Whenever you sell a car, the existing loan needs to be paid off and you should get a discharge summary from the bank. A new loan is then made for the new owner. There is no such thing as a transfer of a loan, which I was told repeatedly by the car salesman 

LESSON TWO
The change of the car grant name has to be done through JPJ, either through the website or at the JPJ counters. In my case, the dealer had come over to my house and logged on through the JPJ website and proceeded to change the grant name, which he had shown me himself. He had a portable thumbprint scanner which seemed to make the process even more legit. 

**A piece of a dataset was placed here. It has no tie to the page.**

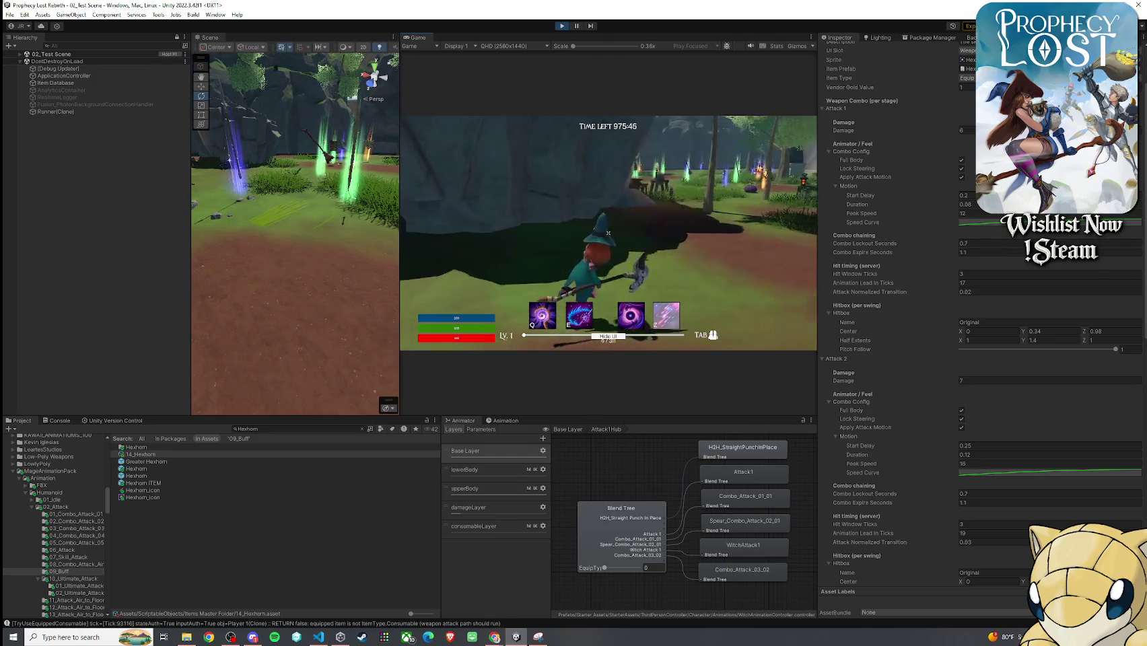
pyautogui.press('w')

Apparently, this is a viable way of changing the car grant; however – once the change of name request is submitted, JPJ will first check with the bank to confirm the loan status. If the loan has not been settled, the request to change grant names will be rejected

LESSON THREE
Make sure you check with your loan officer regarding the terms of your loan and if they have the capacity to actually freeze your assets with regards to a loan default. This should be written in your loan agreement but this is usually in legalese and the average person might not understand the legal or financial terms set. It took about three days to unfreeze my accounts and I was lucky that I had friends who were kind enough to help me out in my period (as I like to call it) of temporary bankruptcy. I was also lucky that the loan officer was reasonable enough to consider my request to temporarily block the amount that was currently owing (which was only about RM3000 at the time). 

I eventually sorted out my case with the managers at Honda, who were shocked that I had essentially been cheated and they managed to resolve the case internally. 

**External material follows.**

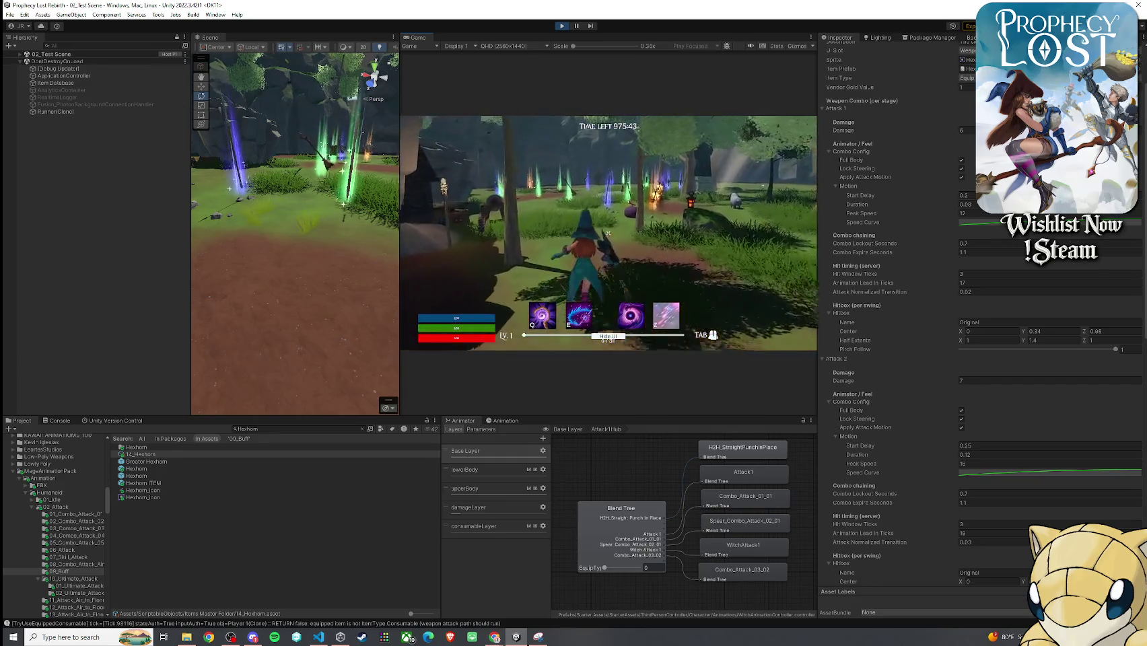
pyautogui.press('w')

However, in the process of talking to friends, it was interesting to realize that so many people essentially had the same misconceptions as I did about loans, which prompted me to write this article. It is apparently a common scenario that happens to many people as well, and I was informed by officers at Bank Negara this has often led to the bankruptcy of some individuals, especially when it comes to more expensive cars. 

I was lucky that nothing much happened – although I probably have to check with CCRIS to make sure that the whole experience didn’t leave me blacklisted, but things eventually did get sorted out. Hopefully no one will get stuck in the whole messy experience that I did!